Society’s Shift From Free Play to Sports

Most of us have seen the movie “The Sandlot” and remember growing up with summers filled with adventure and freedom. I think we all believe that there’s been a severe shift from free play to organized sport. Many of us believe that the one of the problems is technology and another is the two opposites of parent involvement (either too involved or lack of involvement). I think that they are not only the main problem but have a symbiotic relationship in the drive of kids from free play to organized sport or no sport. In fact, I believe that this technophile generation’s technology addiction is a warning sign of the lack of parent involvement.

One of the ideas of sport sociology is that sport is a representation of society. We also can agree that sport teaches many things including cultural values, 축구중계 coordination, fitness, competition, how to follow rules, and at times, nationalism and reinforces them through play. As a brief look over the sports sociological area of the sociocultural domain of sport sciences, I believe that the shift from free play to organized sport is a representation in our current society and its drive toward the future.

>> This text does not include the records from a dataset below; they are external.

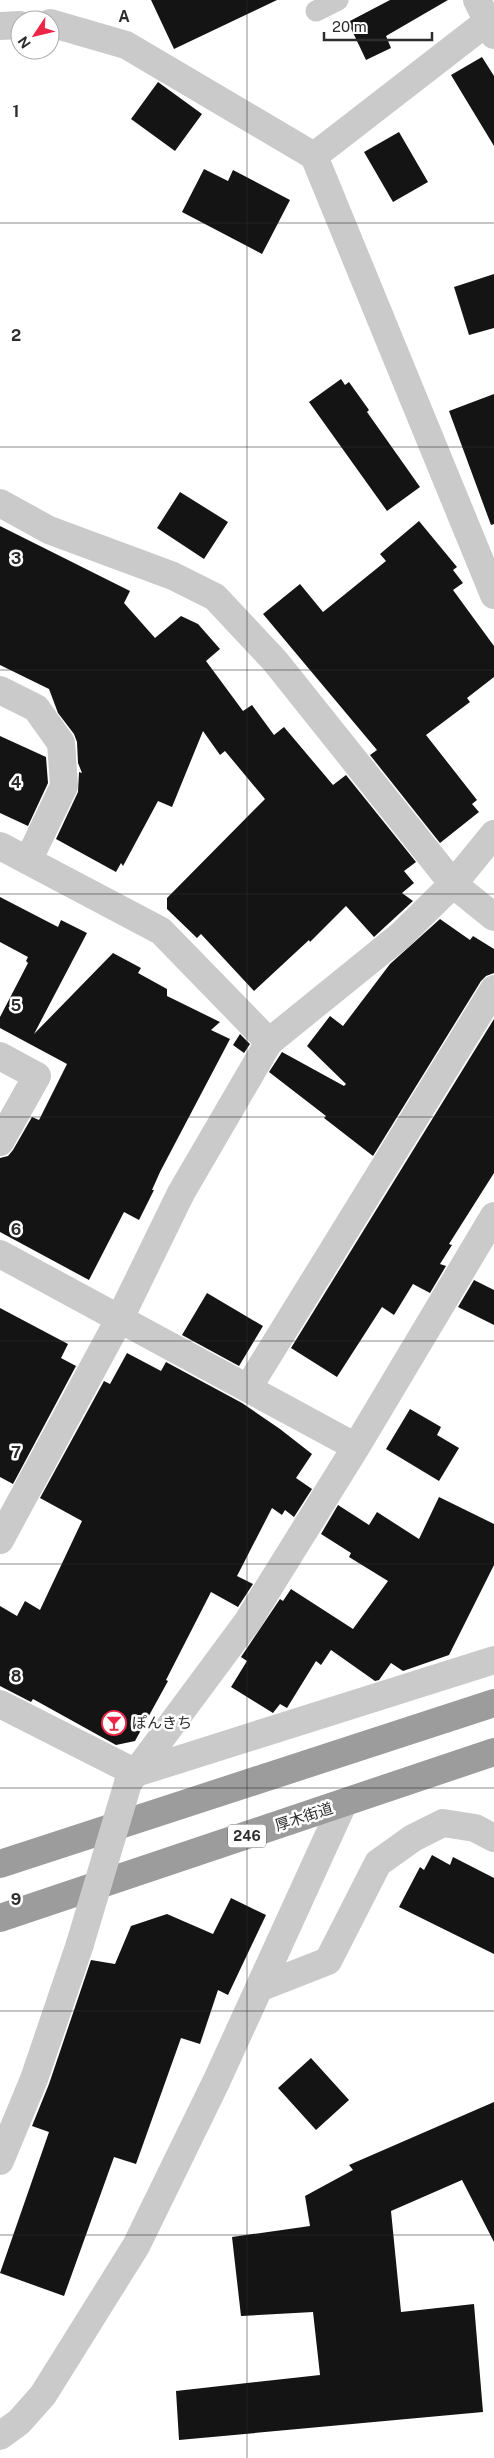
<svg xmlns="http://www.w3.org/2000/svg" width="494" height="2458" font-family="'Public Sans','Noto Sans JP',sans-serif">
<style>
.building{fill:#141414}
.lines{fill:none;stroke-linecap:round;stroke-linejoin:round}
.service{stroke:#cacaca;stroke-width:21}
.minor{stroke:#cacaca;stroke-width:28}
.trunk{stroke:#9c9c9c;stroke-width:28}
.minor-bridge{stroke:#cacaca;stroke-width:28}
.grid{fill:none;stroke:#2d2d2d;stroke-width:1;stroke-opacity:0.55}
.labels{text-anchor:middle;stroke-width:5;stroke-linejoin:round;paint-order:stroke}
.shield{fill:#fff;stroke:#6c6c6c;stroke-width:1}
.shield-label{font-size:14px;font-weight:bold;fill:#2d2d2d}
.poi-label{font-size:15px;fill:#2d2d2d;stroke:#fff;text-anchor:start}
.street-label{font-size:15px;fill:#2d2d2d;stroke:#fff}
.grid-label{font-size:16px;text-anchor:middle;font-weight:bold;fill:#2d2d2d;stroke:#fff;stroke-width:5;stroke-linejoin:round;paint-order:stroke}
</style>
<rect width="100%" height="100%" fill="#fff"/>
<!-- building -->
<path class="building" d="M 151,0 L 277,0 L 174,49 Z
M 390,0 L 448,0 L 386,36 L 391,48 L 366,60 L 348,22 Z
M 482,57 L 494,76 L 494,146 L 451,75 Z
M 158,82 L 202,114 L 175,151 L 131,119 Z
M 399,132 L 428,182 L 393,202 L 364,152 Z
M 204,169 L 228,181 L 233,170 L 290,200 L 262,254 L 182,212 Z
M 494,274 L 494,328 L 469,335 L 454,287 Z
M 341,379 L 345,385 L 349,382 L 369,410 L 367,412 L 420,487 L 387,511 L 309,402 Z
M 494,394 L 494,524 L 491,525 L 449,411 Z
M 180,492 L 228,522 L 204,559 L 157,528 Z
M 419,521 L 457,567 L 453,570 L 463,583 L 453,590 L 494,646 L 494,677 L 467,698 L 470,702 L 426,735 L 477,800 L 472,804 L 479,812 L 440,843 L 370,755 L 377,750 L 263,614 L 300,584 L 323,612 L 386,561 L 380,554 Z
M 0,526 L 130,591 L 124,603 L 155,638 L 181,616 L 198,624 L 220,649 L 206,661 L 243,711 L 252,705 L 274,735 L 284,727 L 333,785 L 346,775 L 416,862 L 404,871 L 414,883 L 402,893 L 413,901 L 374,937 L 346,906 L 310,942 L 309,940 L 254,991 L 201,934 L 197,938 L 167,909 L 167,898 L 265,799 L 225,751 L 220,755 L 203,731 L 172,807 L 158,801 L 123,866 L 121,863 L 116,872 L 56,839 L 78,792 L 79,772 L 82,773 L 78,763 L 77,742 L 74,734 L 58,713 L 49,689 L 0,665 Z
M 0,736 L 46,757 L 48,783 L 28,826 L 0,813 Z
M 0,897 L 58,927 L 61,920 L 87,933 L 34,1034 L 113,953 L 141,968 L 138,973 L 167,989 L 167,996 L 220,1022 L 211,1030 L 230,1039 L 160,1172 L 152,1190 L 154,1190 L 139,1220 L 124,1212 L 89,1280 L 0,1232 L 0,1158 L 8,1156 L 13,1150 L 32,1117 L 39,1120 L 67,1064 L 0,1028 L 0,1017 L 28,963 L 26,961 L 28,957 L 0,942 Z
M 440,919 L 470,940 L 473,936 L 494,949 L 494,973 L 486,976 L 481,981 L 373,1156 L 324,1118 L 326,1116 L 269,1072 L 282,1052 L 344,1086 L 346,1084 L 307,1046 L 330,1016 L 343,1026 L 390,964 Z
M 494,1019 L 494,1173 L 449,1244 L 452,1245 L 440,1264 L 446,1266 L 430,1293 L 413,1284 L 394,1315 L 382,1307 L 337,1377 L 291,1348 Z
M 240,1034 L 250,1044 L 244,1053 L 233,1045 Z
M 474,1280 L 494,1290 L 494,1325 L 458,1307 Z
M 207,1293 L 263,1326 L 239,1366 L 182,1335 Z
M 0,1308 L 68,1344 L 61,1358 L 76,1366 L 13,1484 L 0,1477 Z
M 127,1353 L 161,1371 L 166,1362 L 242,1403 L 280,1429 L 312,1454 L 296,1478 L 312,1489 L 294,1517 L 285,1510 L 282,1515 L 272,1508 L 237,1576 L 253,1584 L 238,1607 L 211,1592 L 166,1680 L 168,1681 L 135,1741 L 116,1745 L 33,1699 L 31,1702 L 0,1686 L 0,1606 L 17,1616 L 25,1601 L 40,1610 L 82,1521 L 40,1498 L 104,1381 L 110,1384 Z
M 410,1409 L 441,1427 L 437,1435 L 459,1448 L 439,1481 L 386,1449 Z
M 439,1497 L 494,1524 L 494,1565 L 449,1655 L 403,1671 L 391,1663 L 379,1680 L 375,1681 L 331,1650 L 321,1665 L 316,1661 L 287,1708 L 280,1704 L 273,1713 L 231,1687 L 247,1661 L 241,1657 L 280,1599 L 283,1601 L 291,1589 L 353,1629 L 388,1581 L 349,1557 L 351,1553 L 321,1534 L 338,1505 L 369,1525 L 377,1512 L 419,1539 Z
M 432,1855 L 450,1865 L 453,1857 L 494,1878 L 494,1954 L 399,1907 L 420,1867 L 424,1870 Z
M 231,1898 L 266,1915 L 228,1995 L 218,1990 L 200,2044 L 181,2038 L 136,2164 L 114,2157 L 64,2296 L 0,2273 L 49,2132 L 32,2126 L 49,2084 L 91,1960 L 115,1964 L 131,1926 L 167,1914 L 213,1934 Z
M 311,2058 L 349,2100 L 316,2130 L 278,2088 Z
M 494,2102 L 494,2242 L 462,2180 L 391,2211 L 401,2312 L 474,2304 L 483,2412 L 179,2440 L 176,2391 L 320,2375 L 313,2312 L 241,2316 L 232,2237 L 310,2226 L 305,2196 L 353,2170 L 349,2165 Z"/>
<g class="lines">
<!-- service -->
<path class="service" d="M 316,11 L 338,0"/>
<!-- minor -->
<path class="minor" d="M 477,0 L 494,35
M 50,23 L 126,45 L 314,156 L 494,595
M 0,26 L 20,25
M 314,156 L 487,22
M 0,503 L 49,530 L 173,576 L 215,597 L 275,661 L 453,884 L 494,917
M 0,690 L 36,708 L 61,743 L 64,786 L 28,861
M 0,846 L 161,931 L 269,1042
M 0,1056 L 37,1076 L 0,1142
M 0,1254 L 356,1447
M 248,1388 L 494,989
M 0,1540 L 120,1318 L 181,1193 L 269,1042 L 400,936 L 453,884 L 494,834
M 0,1704 L 136,1773 L 494,1660
M 128,1783 L 248,1621 L 356,1447 L 494,1216
M 259,1988 L 328,1961 L 378,1863 L 413,1838 L 443,1823 L 475,1828 L 494,1838
M 0,2161 L 34,2079 L 80,1944
M 0,2436 L 19,2422 L 43,2395 L 136,2246 L 217,2080 L 343,1804"/>
<!-- trunk -->
<path class="trunk" d="M 0,1864 L 494,1703
M 0,1918 L 494,1752"/>
<!-- minor-bridge -->
<path class="minor-bridge" d="M 80,1944 L 128,1783"/>
</g>
<!-- grid -->
<path class="grid" d="M 247,0 L 247,2458M 0,223 L 494,223M 0,447 L 494,447M 0,670 L 494,670M 0,894 L 494,894M 0,1117 L 494,1117M 0,1341 L 494,1341M 0,1564 L 494,1564M 0,1788 L 494,1788M 0,2011 L 494,2011M 0,2235 L 494,2235"/>
<!-- icons -->
<defs>
<symbol id="bar-ring" viewBox="-11 -11 22 22"><circle r="9.5" fill="#fff" stroke="#ed2547" stroke-width="1.5"/><path d="M-6-5H6L.8 .8V4.5H3.5V6h-7V4.5H-.8V.8Z" fill="#ed2547"/></symbol>
</defs>
<g fill-rule="evenodd">
<use href="#bar-ring" x="100" y="1709" width="28" height="28"/>
</g>
<g class="labels">
<!-- shield labels -->
<rect class="shield" x="228" y="1824.5" width="38" height="23" rx="4"/>
<g class="shield-label">
<text x="247" y="1841">246</text>
</g>
<!-- poi labels -->
<g class="poi-label">
<text x="132" y="1728">ぽんきち</text>
</g>
<!-- street labels -->
<g class="street-label">
<text transform="translate(304 1817) rotate(-18)" y="5">厚木街道</text>
</g>
</g>
<g class="grid-label">
<text x="124" y="22">A</text>
<text x="16" y="117">1</text>
<text x="16" y="341">2</text>
<text x="16" y="564">3</text>
<text x="16" y="788">4</text>
<text x="16" y="1011">5</text>
<text x="16" y="1235">6</text>
<text x="16" y="1458">7</text>
<text x="16" y="1682">8</text>
<text x="16" y="1905">9</text>
</g>
<!-- north arrow -->
<g transform="translate(35 35) rotate(235)"><circle r="24" fill="#ffffff" stroke="#ababab"/>
<path d="M0-4L9 19L0 12L-9 19Z" fill="#ed2547"/>
<text y="-8" font-size="14" font-weight="bold" text-anchor="middle" fill="#2d2d2d">N</text>
</g>
<!-- scale -->
<path d="M324 32v8h108v-8" fill="none" stroke="#2d2d2d" stroke-width="2.5"/>
<text x="332" y="32" font-size="15" fill="#2d2d2d" stroke="#ffffff" stroke-width="4" paint-order="stroke">20 m</text>
</svg>
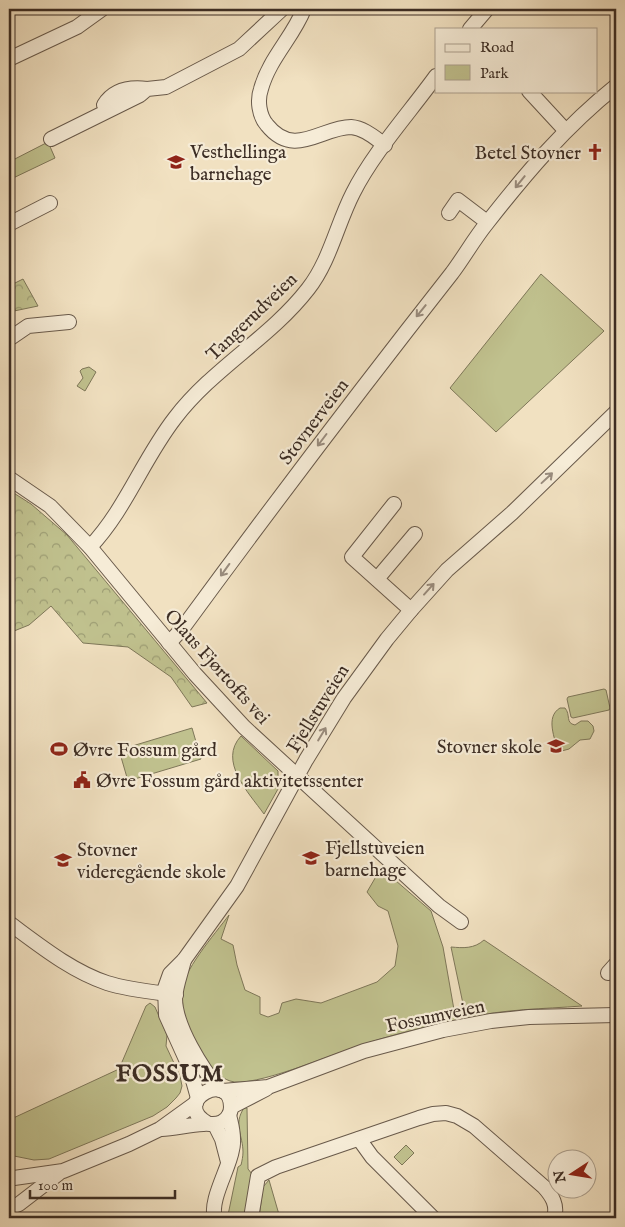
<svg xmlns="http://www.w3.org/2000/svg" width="625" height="1227" viewBox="0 0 625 1227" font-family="'IM FELL English',serif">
	<defs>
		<pattern id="forest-crowns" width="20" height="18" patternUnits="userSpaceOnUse" patternTransform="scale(1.25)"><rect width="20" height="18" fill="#c0c18e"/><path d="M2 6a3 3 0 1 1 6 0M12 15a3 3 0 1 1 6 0" fill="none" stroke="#9d9d74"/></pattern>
	</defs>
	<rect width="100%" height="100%" fill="#f1e1c1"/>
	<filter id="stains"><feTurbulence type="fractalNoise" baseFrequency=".004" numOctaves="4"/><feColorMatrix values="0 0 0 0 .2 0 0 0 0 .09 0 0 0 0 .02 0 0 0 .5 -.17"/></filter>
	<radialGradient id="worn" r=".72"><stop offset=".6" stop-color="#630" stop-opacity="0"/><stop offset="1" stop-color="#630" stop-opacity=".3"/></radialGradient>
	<g fill="#c0c18e" stroke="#7e7759">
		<polygon points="48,142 55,158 9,180 9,162"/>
		<polygon points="541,274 604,331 496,432 450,388"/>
		<polygon points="89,367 96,372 85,391 77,386 83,378 80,371 82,369"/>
		<polygon points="604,689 606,690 610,708 609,710 573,718 571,717 567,699 568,697"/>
		<path d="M560,708H565C571,715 565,723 575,725L581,721H588L593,726L594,731L590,739L580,740L569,749L558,752C555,738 545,717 560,708Z"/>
		<polygon points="192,728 201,759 128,781 119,750"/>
		<path d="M241,736L278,771V789L264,814C248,792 218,761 241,736Z"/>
		<path d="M381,868L431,911L443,947L456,1021C424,1027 392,1035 361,1045C335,1053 252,1089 230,1081C209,1073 201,1054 192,1035C187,1023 181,1009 181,995C181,972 215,934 229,915L221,939L233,945L237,965L245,990L260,997V1014L268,1017L279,1013L282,1003L296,999L321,1003L377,982L395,966L398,946L388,911L378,906L367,892Z"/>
		<path d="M484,940L582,1006C543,1009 504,1009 466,1018L451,947C463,948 474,949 484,940Z"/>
		<polygon points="150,1003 155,1007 167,1035 166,1046 180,1076 182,1086 180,1093 176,1098 167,1107 153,1116 49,1159 34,1160 14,1156 9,1156 9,1120 119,1069 146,1006"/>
		<path d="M244,1108H247L248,1169L252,1174L245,1218H232L228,1215L238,1167L241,1165C242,1161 243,1156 243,1152C243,1136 233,1124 244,1108Z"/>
		<polygon points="406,1145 414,1153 402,1165 394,1157"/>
		<polygon points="269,1180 280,1218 259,1218 263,1187"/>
	</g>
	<g fill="url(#forest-crowns)" stroke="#7e7759">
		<polygon points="23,279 38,306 14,311 9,315 9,286"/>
		<polygon points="9,490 31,504 67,535 207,703 192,707 171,677 128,647 83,643 51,606 29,625 9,633"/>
	</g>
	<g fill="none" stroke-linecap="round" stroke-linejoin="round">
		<g stroke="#695a4b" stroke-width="16">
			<g id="minor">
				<path d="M304,9C293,37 269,59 261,89C257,100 259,116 267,125C294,159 322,127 351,127C364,128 375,138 385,145"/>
				<polyline points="470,29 487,9"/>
				<polyline points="9,59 77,27 102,9"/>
				<polyline points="529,91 565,130"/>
				<path d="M104,105C114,89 131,87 147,89"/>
				<polyline points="51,139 140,95 147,89 166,87 239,49 282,9"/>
				<polyline points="449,213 458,200 487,222"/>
				<polyline points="9,224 50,203"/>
				<polyline points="9,339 28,326 69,322"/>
				<polyline points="9,478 50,506 90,547 195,674 244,727 439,906 461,922"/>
				<polyline points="394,504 352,557 411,610"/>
				<path d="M90,547C126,509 143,459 175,418C213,368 270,338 308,289C330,261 337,224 353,193C373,153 410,112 436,76"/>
				<polyline points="377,579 415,534"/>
				<path d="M169,643L182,629C270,509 360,390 452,273C464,257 474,239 487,223C527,172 565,127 616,86"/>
				<path d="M9,923C39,945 71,971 107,983C129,990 153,992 176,995"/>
				<path d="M184,960C181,973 176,985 175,998C175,1026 202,1069 220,1090"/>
				<polyline points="608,973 616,964"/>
				<polyline points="223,1091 268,1087 364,1051 443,1030 491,1021 529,1017 616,1015"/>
				<polyline points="198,1098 189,1066 166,1015 165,988 170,974 184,960 237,886 306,760 344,698 387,639 411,610 447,570 512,513 616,412"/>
				<polyline points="231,1107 266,1089"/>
				<polyline points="215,1125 222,1139 228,1162"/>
				<path d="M161,1129C175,1128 189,1125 203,1124C210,1123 215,1126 222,1122C227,1119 231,1113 231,1107C231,1069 170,1101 207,1123"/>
				<polyline points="359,1139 372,1157 433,1218"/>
				<polyline points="14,1178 63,1171 129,1144 160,1129 196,1103"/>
				<polyline points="9,1208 19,1204 58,1174"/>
				<path d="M215,1218C209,1201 229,1169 232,1150C235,1139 232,1126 229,1115"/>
				<path d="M251,1218L258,1176L276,1167L419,1118L433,1114L446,1113L457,1116L474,1126L544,1187C552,1196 558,1205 554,1218"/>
			</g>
		</g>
		<use href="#minor" stroke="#f6ecd7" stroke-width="14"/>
	</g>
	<defs><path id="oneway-shaft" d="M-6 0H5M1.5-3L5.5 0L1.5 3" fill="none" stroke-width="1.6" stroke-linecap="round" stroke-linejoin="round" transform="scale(1.25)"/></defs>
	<g stroke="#998c7e">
		<use href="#oneway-shaft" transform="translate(520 182) rotate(129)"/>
		<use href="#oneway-shaft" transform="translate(421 311) rotate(129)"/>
		<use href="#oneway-shaft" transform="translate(322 440) rotate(127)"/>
		<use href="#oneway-shaft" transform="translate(547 478) rotate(-43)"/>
		<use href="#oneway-shaft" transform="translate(225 570) rotate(126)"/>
		<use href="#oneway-shaft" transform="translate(429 589) rotate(-48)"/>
		<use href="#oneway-shaft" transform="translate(322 734) rotate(-59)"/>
	</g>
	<defs>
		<g id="church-bare" transform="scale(1.35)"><path d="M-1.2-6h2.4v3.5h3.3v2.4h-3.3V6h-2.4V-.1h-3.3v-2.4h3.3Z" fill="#8f2418" stroke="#f6ecd7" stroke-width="2.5" paint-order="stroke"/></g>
		<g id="school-bare" transform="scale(1.35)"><path d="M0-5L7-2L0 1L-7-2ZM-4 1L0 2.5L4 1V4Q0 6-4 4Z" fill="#8f2418" stroke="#f6ecd7" stroke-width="2.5" paint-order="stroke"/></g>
		<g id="stadium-bare" transform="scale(1.35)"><path d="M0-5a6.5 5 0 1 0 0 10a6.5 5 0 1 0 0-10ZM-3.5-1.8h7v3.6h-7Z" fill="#8f2418" stroke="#f6ecd7" stroke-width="2.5" paint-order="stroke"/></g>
		<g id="civic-bare" transform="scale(1.35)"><path d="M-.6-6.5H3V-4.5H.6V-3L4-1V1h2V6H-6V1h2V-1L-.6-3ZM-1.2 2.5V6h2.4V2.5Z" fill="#8f2418" stroke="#f6ecd7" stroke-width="2.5" paint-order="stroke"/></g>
	</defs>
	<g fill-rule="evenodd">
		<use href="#church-bare" x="595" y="152"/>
		<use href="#school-bare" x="176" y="162"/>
		<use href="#school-bare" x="556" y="746"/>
		<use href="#stadium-bare" x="59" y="749"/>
		<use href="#civic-bare" x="82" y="780"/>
		<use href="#school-bare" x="311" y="858"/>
		<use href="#school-bare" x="63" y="860"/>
	</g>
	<g text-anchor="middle" stroke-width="4.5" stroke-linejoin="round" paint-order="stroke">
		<g font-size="19" fill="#3c2d24" stroke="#f6ecd7" text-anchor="start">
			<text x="190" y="158">Vesthellinga<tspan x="190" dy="22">barnehage</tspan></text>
			<text x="581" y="159" text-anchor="end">Betel Stovner</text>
			<text x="542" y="753" text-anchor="end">Stovner skole</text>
			<text x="73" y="756">Øvre Fossum gård</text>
			<text x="96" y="787">Øvre Fossum gård aktivitetssenter</text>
			<text x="325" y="854">Fjellstuveien<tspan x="325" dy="22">barnehage</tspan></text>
			<text x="77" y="856">Stovner<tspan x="77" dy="22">videregående skole</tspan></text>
		</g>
		<g font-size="19" fill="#3c2d24" stroke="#f6ecd7">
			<text transform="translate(251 316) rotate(-44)" y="7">Tangerudveien</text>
			<text transform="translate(313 421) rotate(-53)" y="7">Stovnerveien</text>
			<text transform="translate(218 666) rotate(48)" y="7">Olaus Fjørtofts vei</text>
			<text transform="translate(317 708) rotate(-58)" y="7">Fjellstuveien</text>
			<text transform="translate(435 1015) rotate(-12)" y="7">Fossumveien</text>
		</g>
		<g font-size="24" font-weight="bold" letter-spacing="1" fill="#3c2d24" stroke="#f6ecd7">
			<text x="170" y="1081">FOSSUM</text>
		</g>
	</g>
	<rect width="625" height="1227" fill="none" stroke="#f1e1c1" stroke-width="30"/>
	<rect x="10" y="10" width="605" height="1207" fill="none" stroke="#3c2d24" stroke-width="2.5"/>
	<rect x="15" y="15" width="595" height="1197" fill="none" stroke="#3c2d24"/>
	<rect x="435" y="28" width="162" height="65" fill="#f6ecd7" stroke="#aca08f"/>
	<rect x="445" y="44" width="25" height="8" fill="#f6ecd7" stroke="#aca08f"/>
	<text x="480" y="52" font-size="15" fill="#3c2d24">Road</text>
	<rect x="445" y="65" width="25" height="15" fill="#c0c18e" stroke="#aca08f"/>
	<text x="480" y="78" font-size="15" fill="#3c2d24">Park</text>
	<g transform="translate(572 1174) rotate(258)"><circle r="24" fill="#f6ecd7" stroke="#aca08f"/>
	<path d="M0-4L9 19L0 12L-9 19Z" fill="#8f2418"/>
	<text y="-8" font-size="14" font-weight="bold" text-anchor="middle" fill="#3c2d24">N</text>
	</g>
	<path d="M30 1190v8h145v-8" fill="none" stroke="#3c2d24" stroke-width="2.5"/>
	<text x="38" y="1190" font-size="15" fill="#3c2d24" stroke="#f6ecd7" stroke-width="4" paint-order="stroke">100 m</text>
	<rect width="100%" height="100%" filter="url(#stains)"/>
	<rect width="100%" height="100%" fill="url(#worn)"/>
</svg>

Just as with a lot of our current condition, we must look back to key points ever sold that have had immeasurable influence on today. In our time, the two major events is often the Industrial Wave from 1760 and the Great Depression from April 29, 1929 to the beginning of World War II. The industrial wave caused many great achievements to society, which resulted in more jobs. These new jobs allowed individuals to work towards success and truly embody the American Dream of the ability to achieve one’s dreams. From 1840 to the 1920’s, society became technologically advanced and the world became more prosperous than previously ordinary small amount of time. This time period saw the creation and growth of the radio and the popularization of organized sport. Professional sports could now be brought into the home. However, with the currency markets crash in April of 1929, many businesses failed and many individuals lost their family’s earned savings. People now had to work harder for less. Kids during this time period had to get by with what they had and often it was simple. Kids saw their parents work hard and hope for the future. Kids were left to dream and imagine. This resulted in much free play with simple sports equipment like branches and sandlots and whatever could be scrounged. Kids imagined of playing “the big leagues” while they worked to help supplement family income. Free play at this time was king as it was simple and might be made up with what was at hand.

The beginning of World War II saw many of these kids being drawn into the conflict in Europe and the Pacific. This became the end of the Great Depression as the world’s industries turned toward national pride and begun to support the war efforts against a common goal. Families begun to live through the Depression and begun to become affluent again. As time moved on through the war and further into the the twentieth Century, families realized that another time of trouble might happen and resolved to make sure their children did not have to suffer at the same level again. Thus began the push to develop and train children from a young age to go to college, gain a trade or reach your goals in sports. At first, the push was simple. However, as time developed, each child was pushed harder to gain the competitive edge over their peers. Parents were the driving force through their determination to help their children succeed. School became a time consumer that involved time at the school itself and at home with homework. As the competition increased, sport also became part of that edge. Interestingly enough, during this time period the world saw the growth of the television in homes. Families became affluent, enable them to purchase these luxury items. Sports was now in the house through both mediums of television and radio. This time schedule brought legendary sports heroes like Pele, Muhammed Ali, and Joe Dimaggio into the homes and imagination of the world. The heroes were compared to their predecessors like Babe Ruth and kids begun to wish to become them.

Jump ahead to the 1980’s and beyond and you will find the beginning of the computer age. Information begun to flow into the homes and hands of the individual with a computer, phone and pill. The world found itself in a new a lot of importance. The kids who grew up during and soon there after the great Depression were now the parents. They wanted to be able to give their children what these were unable to have. Often this meant both parents were working beyond the home. These working parents now had to find a safe place for their children to be after school until they got home from work. Coupled with the drive for child’s success, kids were put in sports programs at school or via an after-school program.

When children were home, it was following a long day at school and afterschool. The parents were too tired to engage with their children and often considered television to decompress from work. Kids now did not have the time or energy to play outside. When they had time, they would find out to either do homework or practice. When not preparing to succeed in the class room or field, kids were plied with technology and mimicked their parents by soaking themselves in technology and information exchange.